Tags: Illumination of structures, Illumination of structures- Auto active
Tipo. Iluminación de estructuras – autoactiva
Autor. Leni Schwendinger
Autor instalación. Leni Schwendinger Light Projects
Edificio. Coney Island Parachute Jump
Ciudad. Brooklyn, NY
For anyone who remembers the Parachute Jump’s decay over the years since Coney Island’s Steeplechase Park closed in 1964, Leni Schwendinger’s lighting scheme signals the start of a whole new life for the 277-foot steel tower. With the flip of a switch, the world’s most famous retired amusement ride added “public art project” to its impressive resume: 1939 New York World’s Fair attraction, Steeplechase Park’s sole survivor, New York City landmark, Brooklyn’s Eiffel Tower, symbol of Coney Island’s revitalization.

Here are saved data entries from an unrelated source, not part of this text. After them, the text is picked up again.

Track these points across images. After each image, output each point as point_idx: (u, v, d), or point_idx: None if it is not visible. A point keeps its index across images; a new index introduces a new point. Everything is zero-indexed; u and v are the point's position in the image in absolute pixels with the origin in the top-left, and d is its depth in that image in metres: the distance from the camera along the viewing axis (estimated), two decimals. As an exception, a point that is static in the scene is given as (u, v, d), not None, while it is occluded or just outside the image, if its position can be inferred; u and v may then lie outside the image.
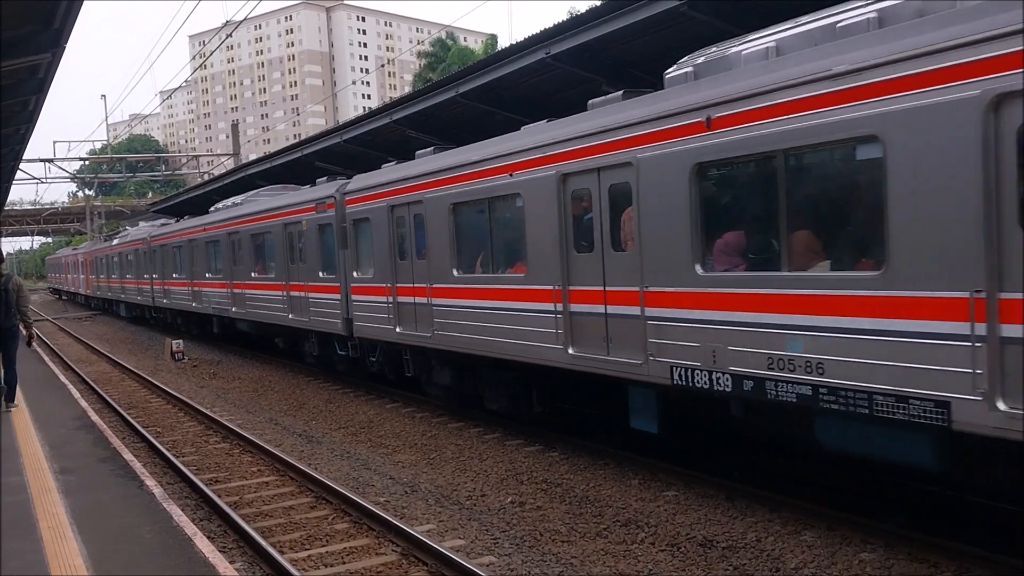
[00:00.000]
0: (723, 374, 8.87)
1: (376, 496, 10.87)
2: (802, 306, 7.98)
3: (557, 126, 11.41)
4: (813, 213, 8.29)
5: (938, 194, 6.80)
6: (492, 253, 13.03)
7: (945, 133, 6.72)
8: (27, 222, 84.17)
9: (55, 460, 11.85)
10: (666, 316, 9.56)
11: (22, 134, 22.19)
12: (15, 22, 12.11)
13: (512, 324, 12.24)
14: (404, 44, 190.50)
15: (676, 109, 9.22)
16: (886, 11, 7.70)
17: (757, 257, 8.71)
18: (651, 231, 9.65)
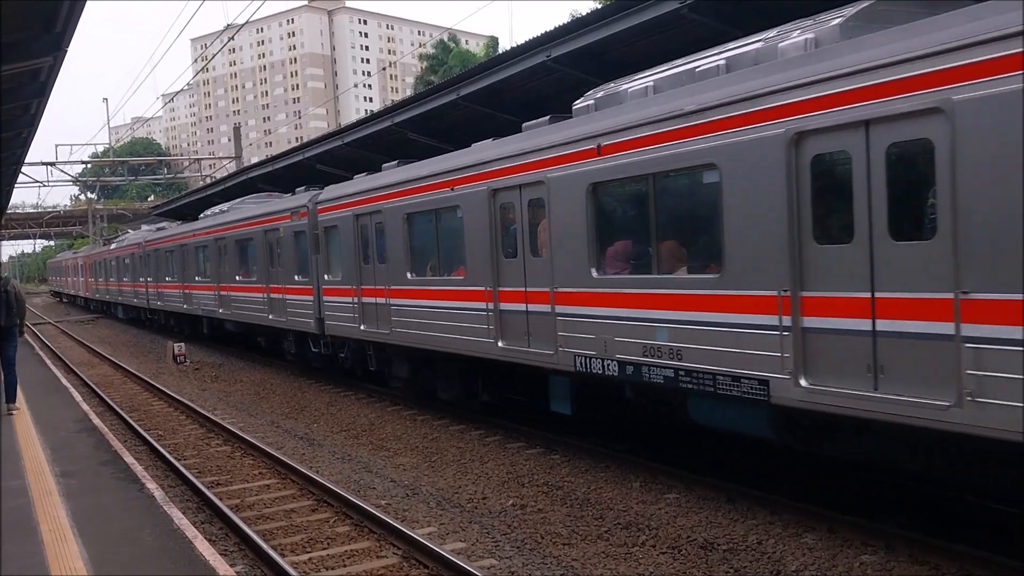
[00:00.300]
0: (612, 361, 10.59)
1: (377, 499, 10.87)
2: (666, 303, 9.74)
3: (489, 147, 13.12)
4: (676, 227, 10.13)
5: (757, 213, 8.44)
6: (439, 258, 14.62)
7: (761, 163, 8.34)
8: (29, 225, 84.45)
9: (56, 463, 11.86)
10: (570, 313, 11.27)
11: (24, 137, 22.21)
12: (16, 25, 12.13)
13: (455, 321, 13.82)
14: (406, 47, 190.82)
15: (576, 137, 10.97)
16: (732, 59, 9.39)
17: (637, 262, 10.51)
18: (559, 240, 11.38)
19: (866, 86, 7.30)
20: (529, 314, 12.04)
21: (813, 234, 7.98)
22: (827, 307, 7.88)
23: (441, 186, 13.93)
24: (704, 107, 8.92)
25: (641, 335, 10.05)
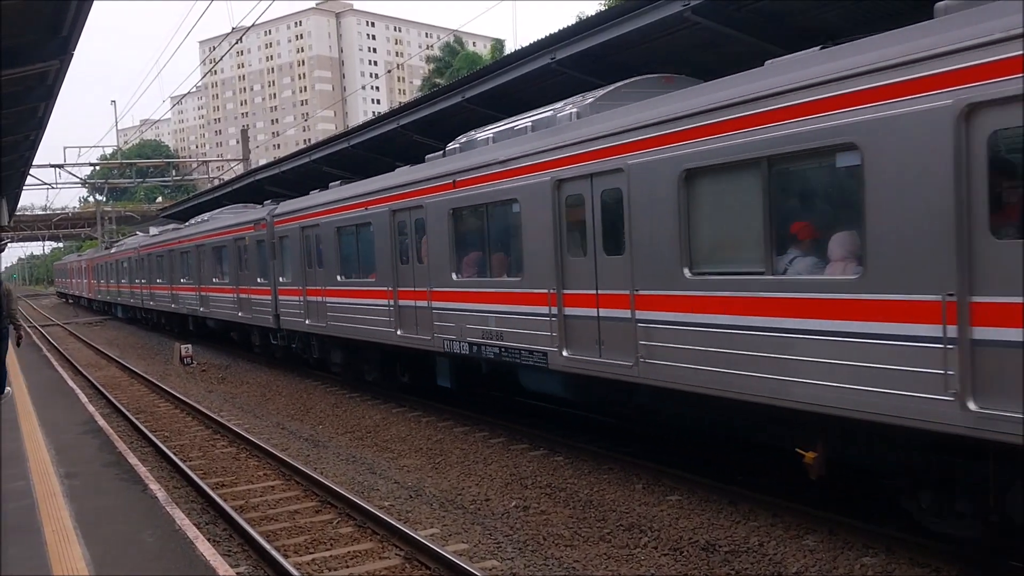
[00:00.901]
0: (464, 343, 13.59)
1: (381, 500, 10.90)
2: (494, 299, 12.88)
3: (391, 177, 16.18)
4: (501, 243, 12.99)
5: (537, 231, 11.71)
6: (359, 263, 17.46)
7: (540, 200, 11.59)
8: (38, 227, 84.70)
9: (61, 464, 11.92)
10: (439, 307, 14.26)
11: (32, 140, 22.34)
12: (23, 29, 12.22)
13: (369, 315, 16.81)
14: (413, 49, 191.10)
15: (440, 173, 14.07)
16: (536, 120, 12.53)
17: (480, 268, 13.49)
18: (433, 250, 14.33)
19: (594, 150, 10.62)
20: (416, 308, 15.01)
21: (565, 249, 11.35)
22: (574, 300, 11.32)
23: (359, 206, 17.07)
24: (508, 157, 12.29)
25: (480, 323, 13.22)
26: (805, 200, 8.63)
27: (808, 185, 8.59)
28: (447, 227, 13.84)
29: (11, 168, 26.59)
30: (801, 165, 8.24)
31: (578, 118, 11.52)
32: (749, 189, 8.57)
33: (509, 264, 12.80)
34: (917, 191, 6.95)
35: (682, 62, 13.18)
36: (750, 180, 8.55)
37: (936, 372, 6.90)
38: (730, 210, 8.96)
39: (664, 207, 9.52)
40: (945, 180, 6.71)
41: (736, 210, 8.86)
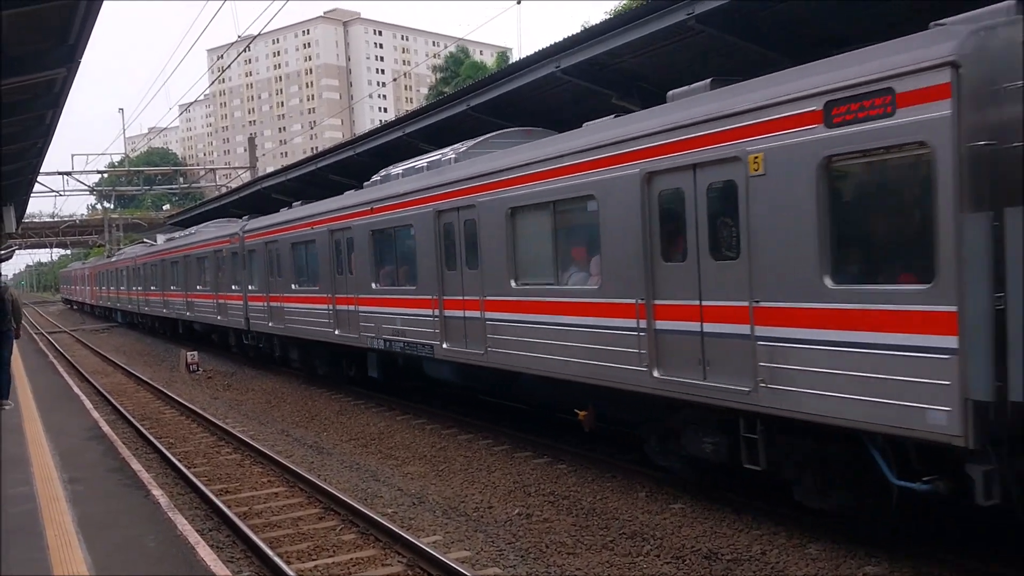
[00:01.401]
0: (381, 340, 16.55)
1: (384, 507, 10.90)
2: (400, 304, 15.80)
3: (330, 202, 19.39)
4: (404, 259, 15.94)
5: (427, 249, 14.62)
6: (307, 274, 20.70)
7: (427, 226, 14.51)
8: (45, 234, 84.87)
9: (64, 469, 11.94)
10: (363, 311, 17.35)
11: (39, 147, 22.40)
12: (30, 37, 12.27)
13: (315, 318, 20.01)
14: (420, 57, 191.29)
15: (363, 200, 17.18)
16: (431, 161, 15.50)
17: (391, 279, 16.48)
18: (359, 264, 17.41)
19: (457, 190, 13.67)
20: (348, 312, 18.10)
21: (467, 263, 13.64)
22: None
23: (307, 225, 20.16)
24: (405, 191, 15.33)
25: (391, 323, 16.09)
26: (575, 233, 11.64)
27: (576, 222, 11.51)
28: (368, 245, 16.99)
29: (19, 175, 26.67)
30: (572, 208, 11.40)
31: (455, 163, 14.56)
32: (545, 223, 11.84)
33: (410, 275, 15.66)
34: (625, 229, 10.16)
35: (688, 70, 13.19)
36: (546, 217, 11.80)
37: (637, 351, 10.12)
38: (536, 238, 12.16)
39: (501, 233, 12.61)
40: (637, 222, 9.89)
41: (539, 238, 12.06)
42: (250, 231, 24.45)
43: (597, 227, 10.68)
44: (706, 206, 9.07)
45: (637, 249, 10.00)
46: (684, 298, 9.46)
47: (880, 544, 8.48)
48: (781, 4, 11.12)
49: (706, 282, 9.16)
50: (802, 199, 7.92)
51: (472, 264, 13.42)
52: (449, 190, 13.91)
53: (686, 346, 9.44)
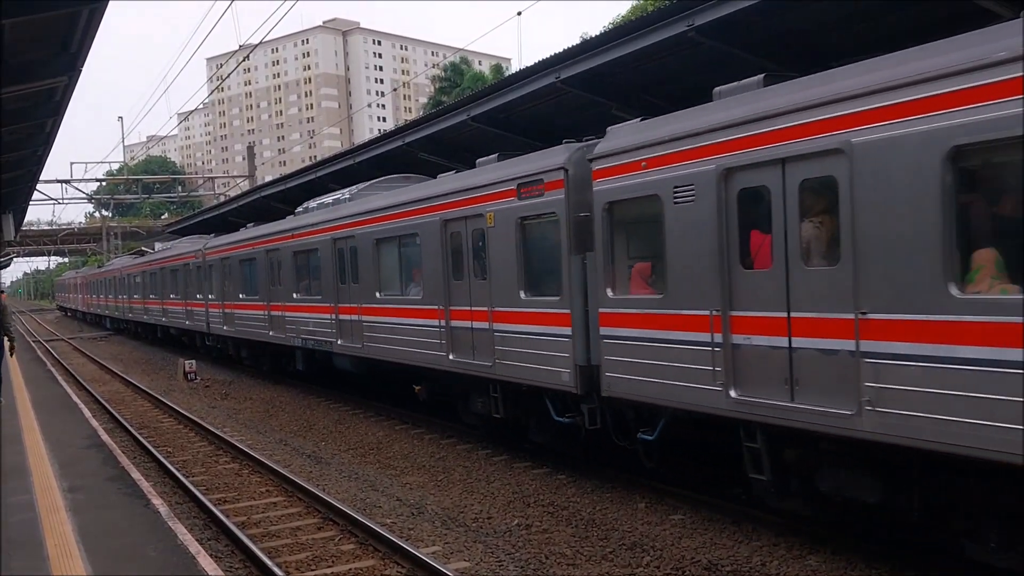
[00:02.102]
0: (300, 338, 21.03)
1: (383, 517, 10.88)
2: (310, 310, 20.22)
3: (267, 227, 23.96)
4: (315, 274, 19.98)
5: (325, 269, 19.17)
6: (250, 286, 24.95)
7: (327, 251, 18.93)
8: (44, 242, 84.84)
9: (64, 479, 11.93)
10: (288, 316, 21.72)
11: (39, 155, 22.43)
12: (31, 45, 12.30)
13: (255, 321, 24.37)
14: (419, 67, 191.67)
15: (288, 227, 21.68)
16: (337, 198, 19.54)
17: (308, 290, 20.68)
18: (284, 278, 22.04)
19: (343, 224, 18.27)
20: (280, 317, 22.32)
21: (340, 279, 18.49)
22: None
23: (250, 246, 24.60)
24: (307, 223, 20.48)
25: (306, 325, 20.51)
26: (412, 259, 15.70)
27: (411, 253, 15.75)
28: (291, 263, 21.46)
29: (18, 183, 26.69)
30: (409, 243, 15.70)
31: (349, 201, 18.71)
32: (395, 250, 16.29)
33: (319, 288, 19.84)
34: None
35: (688, 82, 13.23)
36: (395, 245, 16.29)
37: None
38: (395, 264, 16.35)
39: (371, 260, 17.07)
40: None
41: (395, 264, 16.39)
42: (210, 248, 28.98)
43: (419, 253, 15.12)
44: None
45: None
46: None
47: (880, 556, 8.48)
48: (780, 16, 11.15)
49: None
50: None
51: (355, 279, 17.73)
52: (340, 223, 18.38)
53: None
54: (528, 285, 12.16)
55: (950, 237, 6.82)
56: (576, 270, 11.14)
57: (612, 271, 10.71)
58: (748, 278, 8.67)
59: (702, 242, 9.12)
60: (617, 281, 10.71)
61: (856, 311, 7.51)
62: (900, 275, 7.17)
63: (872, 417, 7.44)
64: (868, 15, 10.89)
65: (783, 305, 8.25)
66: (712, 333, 8.98)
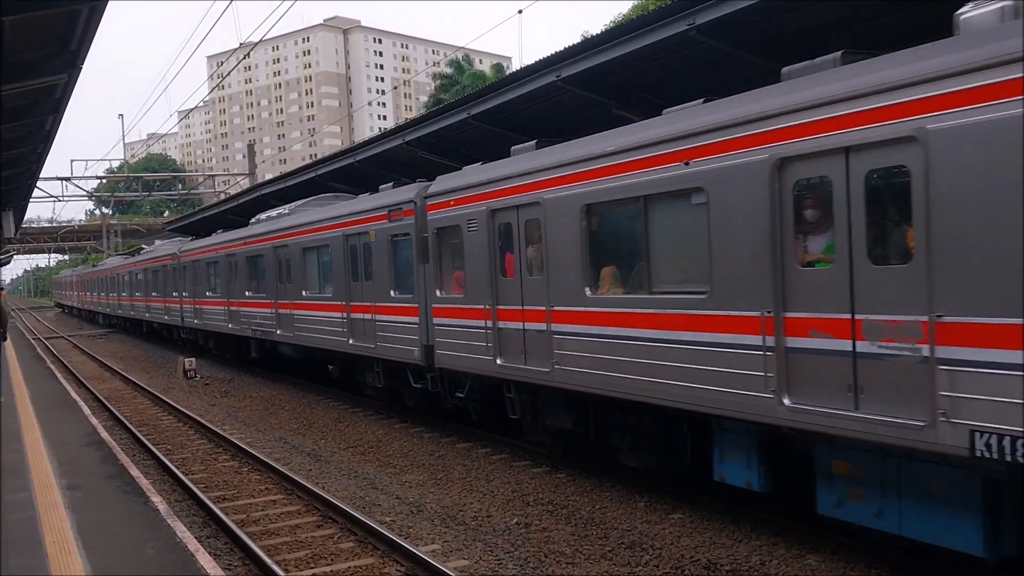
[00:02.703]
0: (250, 329, 24.68)
1: (382, 515, 10.88)
2: (258, 306, 24.12)
3: (229, 233, 27.17)
4: (262, 274, 23.48)
5: (270, 270, 23.08)
6: (215, 285, 29.17)
7: (270, 256, 22.91)
8: (44, 240, 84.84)
9: (63, 476, 11.93)
10: (244, 311, 25.28)
11: (39, 153, 22.41)
12: (32, 43, 12.29)
13: (220, 316, 27.87)
14: (420, 66, 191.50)
15: (240, 236, 25.85)
16: (279, 213, 23.11)
17: (256, 289, 24.33)
18: (239, 279, 25.54)
19: (275, 236, 22.24)
20: (237, 312, 26.02)
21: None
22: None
23: (213, 250, 28.71)
24: (255, 233, 23.85)
25: (254, 318, 24.10)
26: (326, 267, 19.67)
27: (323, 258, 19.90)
28: (245, 266, 24.96)
29: (18, 181, 26.69)
30: (324, 252, 19.64)
31: (287, 216, 22.44)
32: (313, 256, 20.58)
33: (264, 287, 23.44)
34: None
35: (690, 81, 13.21)
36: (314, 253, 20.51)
37: (342, 330, 18.57)
38: (316, 268, 20.41)
39: (299, 265, 21.00)
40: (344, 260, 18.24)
41: (316, 268, 20.44)
42: (184, 251, 33.24)
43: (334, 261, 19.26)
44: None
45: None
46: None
47: (880, 556, 8.48)
48: (781, 17, 11.14)
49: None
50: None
51: (289, 280, 21.63)
52: (278, 235, 22.18)
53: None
54: (395, 286, 16.24)
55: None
56: (422, 276, 15.14)
57: (440, 277, 14.67)
58: (505, 284, 12.62)
59: (483, 258, 13.07)
60: (443, 284, 14.62)
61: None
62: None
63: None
64: (867, 16, 10.89)
65: (520, 300, 12.32)
66: (486, 321, 13.05)
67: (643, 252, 10.09)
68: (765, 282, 8.26)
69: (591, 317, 10.80)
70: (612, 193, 10.38)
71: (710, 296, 9.02)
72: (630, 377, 10.10)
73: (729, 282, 8.75)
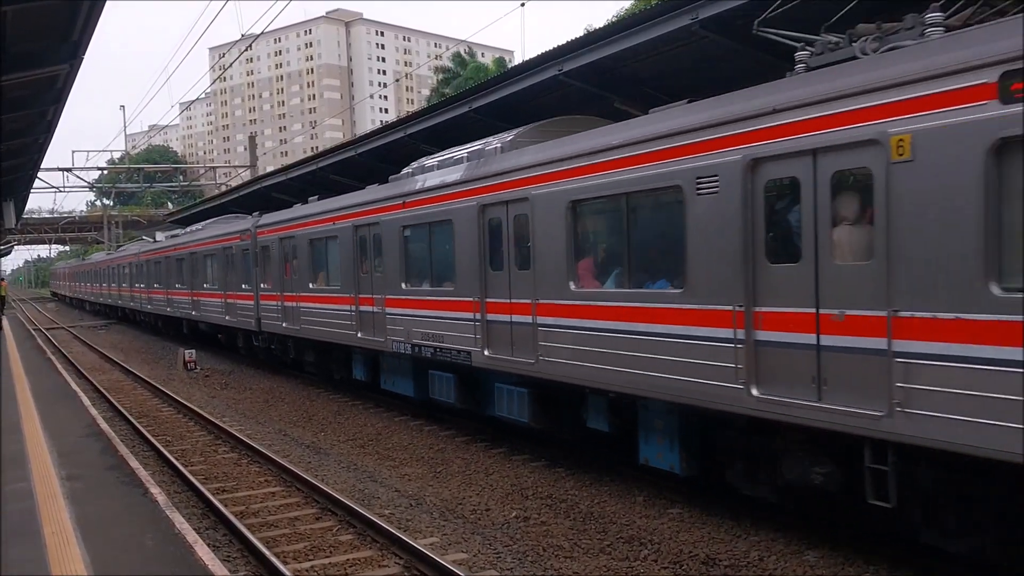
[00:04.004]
0: (202, 318, 30.72)
1: (381, 508, 10.89)
2: (227, 296, 27.38)
3: (205, 230, 31.25)
4: (207, 272, 30.31)
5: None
6: (188, 278, 31.69)
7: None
8: (45, 230, 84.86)
9: (62, 467, 11.93)
10: (209, 302, 29.98)
11: (40, 143, 22.44)
12: (33, 34, 12.28)
13: (179, 304, 33.29)
14: (422, 59, 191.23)
15: (206, 236, 28.74)
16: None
17: (230, 283, 27.08)
18: (195, 275, 31.27)
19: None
20: (196, 302, 30.43)
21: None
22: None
23: (183, 249, 32.47)
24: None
25: (216, 307, 27.45)
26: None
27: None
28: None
29: (19, 171, 26.70)
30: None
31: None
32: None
33: (237, 280, 26.26)
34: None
35: (693, 75, 13.22)
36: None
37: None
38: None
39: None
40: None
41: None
42: (145, 251, 40.23)
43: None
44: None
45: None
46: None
47: (879, 553, 8.48)
48: (784, 13, 11.11)
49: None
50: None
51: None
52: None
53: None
54: (247, 281, 24.36)
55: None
56: (256, 276, 23.51)
57: (266, 275, 22.79)
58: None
59: (279, 265, 21.09)
60: (267, 279, 22.54)
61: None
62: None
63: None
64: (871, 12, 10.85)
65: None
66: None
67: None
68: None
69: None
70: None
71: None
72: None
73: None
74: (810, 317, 7.83)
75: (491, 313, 12.90)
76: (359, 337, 17.50)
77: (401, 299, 15.77)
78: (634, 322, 9.94)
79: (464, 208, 13.49)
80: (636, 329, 9.91)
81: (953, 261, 6.65)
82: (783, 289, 8.09)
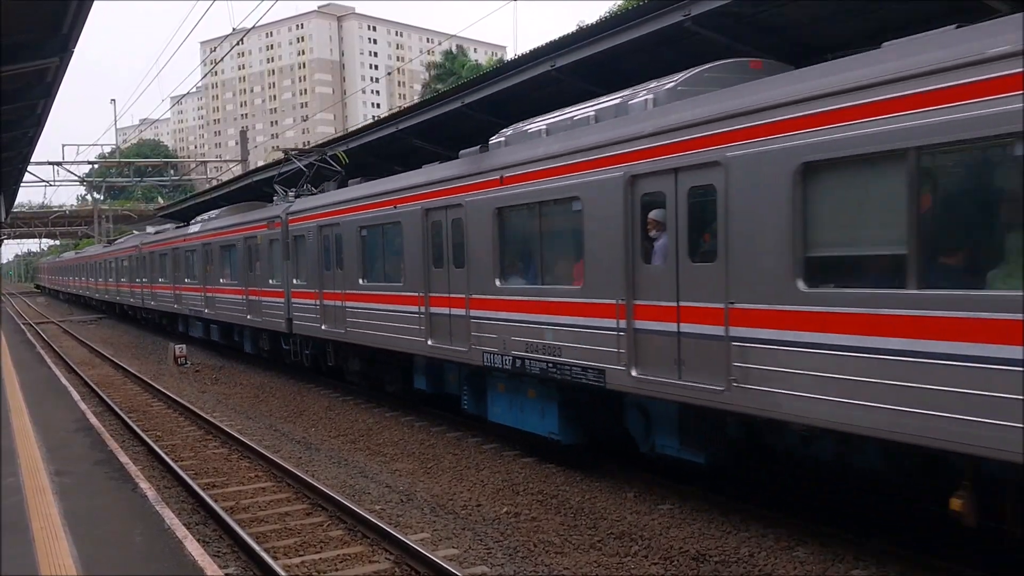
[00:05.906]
0: (186, 309, 31.57)
1: (372, 504, 10.87)
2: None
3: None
4: (178, 266, 32.79)
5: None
6: (175, 273, 31.95)
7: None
8: (35, 224, 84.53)
9: (52, 462, 11.89)
10: (190, 298, 30.63)
11: (30, 137, 22.33)
12: (23, 26, 12.21)
13: (163, 300, 34.44)
14: (414, 54, 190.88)
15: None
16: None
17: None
18: (154, 271, 36.18)
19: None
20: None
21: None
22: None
23: (163, 245, 34.14)
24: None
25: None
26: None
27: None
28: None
29: (9, 164, 26.59)
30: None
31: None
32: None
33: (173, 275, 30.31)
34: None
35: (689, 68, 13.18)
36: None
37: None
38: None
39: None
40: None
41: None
42: (147, 243, 37.70)
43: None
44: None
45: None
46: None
47: (868, 549, 8.50)
48: (777, 7, 11.12)
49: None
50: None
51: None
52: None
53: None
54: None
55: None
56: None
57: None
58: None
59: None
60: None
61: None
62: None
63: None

The illumination caps a $5 million structural refurbishment of the city-owned tower by engineers and architects from STV that began in 2002. The team had to dismantle the structure to work on lead paint abatement before using specially formulated paint to restore the Jump’s landmark colors of red and yellow and to protect it from the elements. When Brooklyn Borough President Marty Markowitz’s idea of returning the ride to operation proved too costly (an estimated $40 million, according to his office), STV commissioned Leni Schwendinger Light Projects to illuminate the tower.
Calling it “a luminous leap for Brooklyn” at the July 7 premiere, Markowitz said, “The Parachute Jump will be a beacon of light for this and future generations, harking and heralding Coney Island as a place where legends are made and dreams come true.” The initial “light performance” previewed six different electronically programmed sequences themed to the season (on-season weekday and weekend, off-season), special occasion (“Americana” and “Kaleidoscope”) and lunar cycle (full moon, waxing and waning moon). Recently we talked with Schwendinger about the aesthetic and technical challenges of the project, the public reaction, and future possibilities for the Jump.
Lighting systems include color-changing floodlights and custom-designed light emitting diodes (LED). Brightly sparkling LEDs, defining the canopy of the tower and the tower itself, are programmed to animate a calendar of sequences, playing nightly to identify on-and-off boardwalk seasons, full-moon cycles and holidays.